Estas pistas de ação pretendem responder aos principais desafios constatados pelas próprias Diretrizes. Os desafios, em grande parte, são as consequências negativas do processo atual de globalização: crescimento econômico desigual, priorização do capital especulativo, nova visão a respeito da pessoa, da família e da religião, enfraquecimento da política e descrédito dos políticos, desemprego crescente…
Alguns efeitos maléficos da globalização e da atual realidade são: o isolamento das pessoas, o enfraquecimento da família, a quebra dos laços comunitários, o esfacelamento das comunidades, diversas formas de desrespeito à vida, falta de condições mínimas de sobrevivência para uma parcela sempre maior da população, a frustração pela impossibilidade de se desfrutar tudo o que a propaganda consumista oferece ou porque quanto mais se consome maior o vazio existencial, a exclusão e a violência…
Neste quadro, as atuais Diretrizes destacam a acolhida em toda ação evangelizadora. Num mundo de dispersão, de anonimato e de isolamento, o agente de pastoral deve acolher com ternura cada pessoa e apontar para a comunidade cristã como espaço de convivência familiar e fraterna. Nesta perspectiva, a comunidade eclesial ganha a característica de lar. Ela concretiza a Igreja doméstica. De fato, nas pistas de ação, as Diretrizes propõem: acolhida e orientação à pessoa em busca de solução de suas necessidades, serviços de aconselhamento, grande atenção às pessoas, com atendimento personalizado, educação para o diálogo integral e aberto, educação para um relacionamento solidário e respeitoso das pessoas entre si.
No contexto social atual que apresenta tantos feridos, machucados pela frieza do mercado, pela exploração, pela violência, as Diretrizes insistem em ações de solidariedade: atenção às necessidades básicas das pessoas, serviços especiais em favor dos idosos, migrantes, jovens e crianças em situação de risco, acompanhamento aos desempregados, migrantes, pescadores, turistas, ações imediatas para aliviar o sofrimento dos excluídos, na luta contra a miséria e a exclusão social, justa distribuição da renda, garantia de condições mínimas de sobrevivência para todos.
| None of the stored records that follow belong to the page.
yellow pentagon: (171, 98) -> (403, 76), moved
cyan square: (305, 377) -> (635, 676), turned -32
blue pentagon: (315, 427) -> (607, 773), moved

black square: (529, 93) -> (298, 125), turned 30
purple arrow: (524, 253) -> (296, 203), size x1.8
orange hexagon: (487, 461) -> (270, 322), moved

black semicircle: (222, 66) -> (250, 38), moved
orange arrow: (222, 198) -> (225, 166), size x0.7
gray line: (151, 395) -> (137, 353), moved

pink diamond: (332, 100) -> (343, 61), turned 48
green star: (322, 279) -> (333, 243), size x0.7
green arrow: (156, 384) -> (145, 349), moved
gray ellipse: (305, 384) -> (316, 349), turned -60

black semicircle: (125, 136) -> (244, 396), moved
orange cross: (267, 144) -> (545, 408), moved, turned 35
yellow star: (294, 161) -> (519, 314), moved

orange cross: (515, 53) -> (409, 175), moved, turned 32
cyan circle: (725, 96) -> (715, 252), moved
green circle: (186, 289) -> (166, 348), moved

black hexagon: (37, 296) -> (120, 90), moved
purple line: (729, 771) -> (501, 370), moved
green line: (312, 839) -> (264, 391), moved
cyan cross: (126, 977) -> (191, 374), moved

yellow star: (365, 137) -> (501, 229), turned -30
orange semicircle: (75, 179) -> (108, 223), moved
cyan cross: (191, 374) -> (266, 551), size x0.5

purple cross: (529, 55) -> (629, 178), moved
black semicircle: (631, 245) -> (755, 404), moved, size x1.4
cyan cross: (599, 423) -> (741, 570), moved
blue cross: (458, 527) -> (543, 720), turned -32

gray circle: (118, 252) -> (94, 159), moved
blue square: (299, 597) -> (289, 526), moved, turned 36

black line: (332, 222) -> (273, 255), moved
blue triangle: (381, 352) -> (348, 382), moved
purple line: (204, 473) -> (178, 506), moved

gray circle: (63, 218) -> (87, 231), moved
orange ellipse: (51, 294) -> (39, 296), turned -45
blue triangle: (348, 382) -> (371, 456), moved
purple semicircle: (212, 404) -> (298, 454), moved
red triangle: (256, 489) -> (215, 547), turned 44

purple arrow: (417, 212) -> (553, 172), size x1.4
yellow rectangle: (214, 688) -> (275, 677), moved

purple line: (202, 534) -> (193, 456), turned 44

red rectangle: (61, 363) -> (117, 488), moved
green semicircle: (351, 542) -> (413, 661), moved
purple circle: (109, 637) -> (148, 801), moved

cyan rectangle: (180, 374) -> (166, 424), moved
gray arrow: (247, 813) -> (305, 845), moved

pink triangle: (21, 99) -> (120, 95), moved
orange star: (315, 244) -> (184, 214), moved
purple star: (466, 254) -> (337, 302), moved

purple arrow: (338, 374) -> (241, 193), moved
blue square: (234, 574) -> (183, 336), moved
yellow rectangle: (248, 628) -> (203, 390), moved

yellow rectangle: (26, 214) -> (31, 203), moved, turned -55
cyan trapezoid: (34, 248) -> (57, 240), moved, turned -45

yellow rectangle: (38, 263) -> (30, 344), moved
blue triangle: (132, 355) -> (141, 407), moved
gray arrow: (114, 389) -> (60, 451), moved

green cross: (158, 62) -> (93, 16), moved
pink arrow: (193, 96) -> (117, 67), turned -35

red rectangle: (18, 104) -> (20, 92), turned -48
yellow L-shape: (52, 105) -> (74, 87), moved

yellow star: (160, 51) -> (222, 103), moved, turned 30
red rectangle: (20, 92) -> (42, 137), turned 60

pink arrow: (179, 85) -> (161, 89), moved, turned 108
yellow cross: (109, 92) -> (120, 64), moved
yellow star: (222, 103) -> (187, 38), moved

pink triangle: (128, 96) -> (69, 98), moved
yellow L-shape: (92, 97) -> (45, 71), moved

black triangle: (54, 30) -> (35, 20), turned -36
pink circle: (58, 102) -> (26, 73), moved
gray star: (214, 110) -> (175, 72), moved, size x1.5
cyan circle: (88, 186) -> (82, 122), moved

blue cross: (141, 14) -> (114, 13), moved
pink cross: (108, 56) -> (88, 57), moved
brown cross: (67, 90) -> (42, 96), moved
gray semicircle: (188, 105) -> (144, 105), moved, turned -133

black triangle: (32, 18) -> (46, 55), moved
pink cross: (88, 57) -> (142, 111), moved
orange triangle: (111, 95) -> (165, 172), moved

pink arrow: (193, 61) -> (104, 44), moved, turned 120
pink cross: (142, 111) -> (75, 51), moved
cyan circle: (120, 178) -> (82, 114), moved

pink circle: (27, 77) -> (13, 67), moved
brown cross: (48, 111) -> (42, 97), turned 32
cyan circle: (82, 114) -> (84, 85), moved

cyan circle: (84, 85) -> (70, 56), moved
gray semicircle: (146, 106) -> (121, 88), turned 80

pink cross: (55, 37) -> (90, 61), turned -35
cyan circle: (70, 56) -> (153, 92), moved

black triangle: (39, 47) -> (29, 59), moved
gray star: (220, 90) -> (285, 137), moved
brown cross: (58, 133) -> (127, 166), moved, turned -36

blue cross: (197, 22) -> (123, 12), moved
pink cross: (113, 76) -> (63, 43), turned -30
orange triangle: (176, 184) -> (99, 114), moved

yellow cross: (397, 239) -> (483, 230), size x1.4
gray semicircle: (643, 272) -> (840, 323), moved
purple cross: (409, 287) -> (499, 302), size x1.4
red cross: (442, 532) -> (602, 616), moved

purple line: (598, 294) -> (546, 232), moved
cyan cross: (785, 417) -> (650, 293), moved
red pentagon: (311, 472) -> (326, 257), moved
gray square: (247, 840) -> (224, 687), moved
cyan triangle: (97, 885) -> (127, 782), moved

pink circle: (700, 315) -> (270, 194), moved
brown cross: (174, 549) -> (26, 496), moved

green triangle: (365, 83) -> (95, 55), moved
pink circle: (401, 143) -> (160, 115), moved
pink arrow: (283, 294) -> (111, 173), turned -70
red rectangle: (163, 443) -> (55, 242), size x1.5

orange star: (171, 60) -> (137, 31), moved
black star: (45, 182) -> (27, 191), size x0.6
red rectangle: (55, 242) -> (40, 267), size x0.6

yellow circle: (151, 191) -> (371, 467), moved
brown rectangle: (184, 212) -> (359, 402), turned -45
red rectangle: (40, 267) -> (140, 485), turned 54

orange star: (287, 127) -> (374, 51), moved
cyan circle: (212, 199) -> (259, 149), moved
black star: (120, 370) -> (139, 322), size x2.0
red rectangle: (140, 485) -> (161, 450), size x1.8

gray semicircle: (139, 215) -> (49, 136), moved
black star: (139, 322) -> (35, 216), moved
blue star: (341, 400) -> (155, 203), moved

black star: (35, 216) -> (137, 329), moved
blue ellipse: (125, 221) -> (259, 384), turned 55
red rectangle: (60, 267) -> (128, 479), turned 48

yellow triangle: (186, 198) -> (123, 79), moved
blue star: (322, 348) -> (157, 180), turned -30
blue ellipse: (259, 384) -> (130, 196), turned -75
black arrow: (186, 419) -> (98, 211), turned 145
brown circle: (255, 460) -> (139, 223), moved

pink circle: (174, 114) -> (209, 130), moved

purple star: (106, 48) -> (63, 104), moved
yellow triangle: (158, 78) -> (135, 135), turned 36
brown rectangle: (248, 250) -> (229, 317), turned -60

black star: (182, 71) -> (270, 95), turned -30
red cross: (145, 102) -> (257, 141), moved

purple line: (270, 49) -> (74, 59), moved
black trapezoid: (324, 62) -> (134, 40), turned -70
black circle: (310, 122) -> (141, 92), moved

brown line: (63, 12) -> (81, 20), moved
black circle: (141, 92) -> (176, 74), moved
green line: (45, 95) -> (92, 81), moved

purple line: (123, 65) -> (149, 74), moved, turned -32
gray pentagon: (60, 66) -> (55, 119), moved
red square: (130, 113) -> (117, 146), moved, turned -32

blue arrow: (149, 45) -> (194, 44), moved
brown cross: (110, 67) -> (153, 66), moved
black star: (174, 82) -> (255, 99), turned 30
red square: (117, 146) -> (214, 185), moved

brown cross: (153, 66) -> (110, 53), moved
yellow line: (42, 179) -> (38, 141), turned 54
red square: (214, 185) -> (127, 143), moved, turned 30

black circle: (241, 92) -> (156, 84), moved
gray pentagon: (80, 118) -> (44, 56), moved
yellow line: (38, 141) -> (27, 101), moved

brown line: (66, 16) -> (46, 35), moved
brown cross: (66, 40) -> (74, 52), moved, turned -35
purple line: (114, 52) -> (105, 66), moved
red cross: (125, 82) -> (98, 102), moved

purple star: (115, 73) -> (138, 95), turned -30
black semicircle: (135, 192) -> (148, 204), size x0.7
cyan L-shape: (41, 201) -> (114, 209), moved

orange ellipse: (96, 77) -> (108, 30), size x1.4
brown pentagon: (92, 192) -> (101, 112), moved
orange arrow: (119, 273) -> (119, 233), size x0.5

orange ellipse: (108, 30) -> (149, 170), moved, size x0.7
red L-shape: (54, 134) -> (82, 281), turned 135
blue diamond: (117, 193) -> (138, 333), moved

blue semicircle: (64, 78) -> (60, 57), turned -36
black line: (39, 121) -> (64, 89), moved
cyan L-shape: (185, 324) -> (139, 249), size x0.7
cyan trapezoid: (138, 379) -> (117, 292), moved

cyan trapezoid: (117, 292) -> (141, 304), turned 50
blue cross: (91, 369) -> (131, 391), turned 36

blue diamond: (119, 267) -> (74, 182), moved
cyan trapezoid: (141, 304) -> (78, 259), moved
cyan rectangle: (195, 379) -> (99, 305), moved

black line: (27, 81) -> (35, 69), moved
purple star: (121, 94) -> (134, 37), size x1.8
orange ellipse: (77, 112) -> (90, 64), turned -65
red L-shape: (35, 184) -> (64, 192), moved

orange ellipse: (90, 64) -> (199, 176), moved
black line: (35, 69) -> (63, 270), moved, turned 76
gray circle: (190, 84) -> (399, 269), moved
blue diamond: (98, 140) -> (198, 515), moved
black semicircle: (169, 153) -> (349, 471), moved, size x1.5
Nisso, a Igreja vai assumindo a característica de samaritana, que proporciona o socorro imediato aos feridos e garante o tratamento posterior até a plena recuperação.
Pela intransigente defesa dos direitos das pessoas à inclusão social, pelas causas das desigualdades sociais que apontam, por urgirem os católicos à solidariedade e ao engajamento social, a Diretrizes têm forte conotação profética.
Por estes aspectos, parece possível dizer que as Diretrizes propõem evangelizar com ternura, mas também com firmeza e vigor profético, num modelo de Igreja-lar, samaritana e solidária.